■ WHAT YOU SHOULD DO
Please copy each line of the listing below precisely, excluding the images.
[MATERIAL FOR THIS EXERCISE — start]
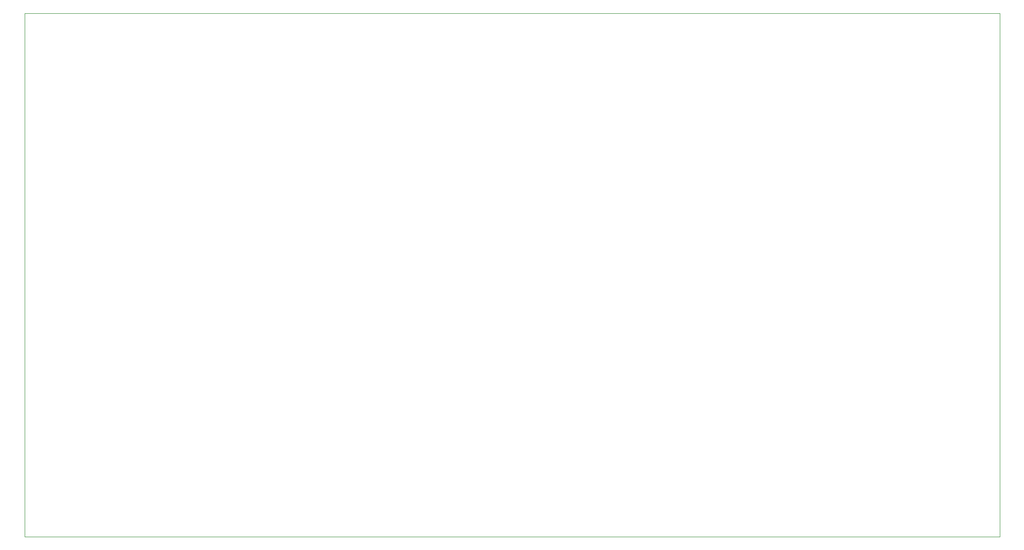
<source format=gbr>
%TF.GenerationSoftware,KiCad,Pcbnew,7.0.6-0*%
%TF.CreationDate,2024-10-04T12:35:45+02:00*%
%TF.ProjectId,Z3660_v022,5a333636-305f-4763-9032-322e6b696361,v0.22*%
%TF.SameCoordinates,Original*%
%TF.FileFunction,Profile,NP*%
%FSLAX46Y46*%
G04 Gerber Fmt 4.6, Leading zero omitted, Abs format (unit mm)*
G04 Created by KiCad (PCBNEW 7.0.6-0) date 2024-10-04 12:35:45*
%MOMM*%
%LPD*%
G01*
G04 APERTURE LIST*
%TA.AperFunction,Profile*%
%ADD10C,0.050000*%
%TD*%
G04 APERTURE END LIST*
D10*
X80264000Y-29418000D02*
X254190500Y-29418000D01*
X80264000Y-122855000D02*
X254190500Y-122855000D01*
X80264000Y-122855000D02*
X80264000Y-29418000D01*
X254190500Y-29418000D02*
X254190500Y-122855000D01*
M02*

</source>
[MATERIAL FOR THIS EXERCISE — finish]
■ TASK SOLUTION
<source format=gbr>
%TF.GenerationSoftware,KiCad,Pcbnew,7.0.6-0*%
%TF.CreationDate,2024-10-04T12:35:45+02:00*%
%TF.ProjectId,Z3660_v022,5a333636-305f-4763-9032-322e6b696361,v0.22*%
%TF.SameCoordinates,Original*%
%TF.FileFunction,Profile,NP*%
%FSLAX46Y46*%
G04 Gerber Fmt 4.6, Leading zero omitted, Abs format (unit mm)*
G04 Created by KiCad (PCBNEW 7.0.6-0) date 2024-10-04 12:35:45*
%MOMM*%
%LPD*%
G01*
G04 APERTURE LIST*
%TA.AperFunction,Profile*%
%ADD10C,0.050000*%
%TD*%
G04 APERTURE END LIST*
D10*
X80264000Y-29418000D02*
X254190500Y-29418000D01*
X80264000Y-122855000D02*
X254190500Y-122855000D01*
X80264000Y-122855000D02*
X80264000Y-29418000D01*
X254190500Y-29418000D02*
X254190500Y-122855000D01*
M02*

</source>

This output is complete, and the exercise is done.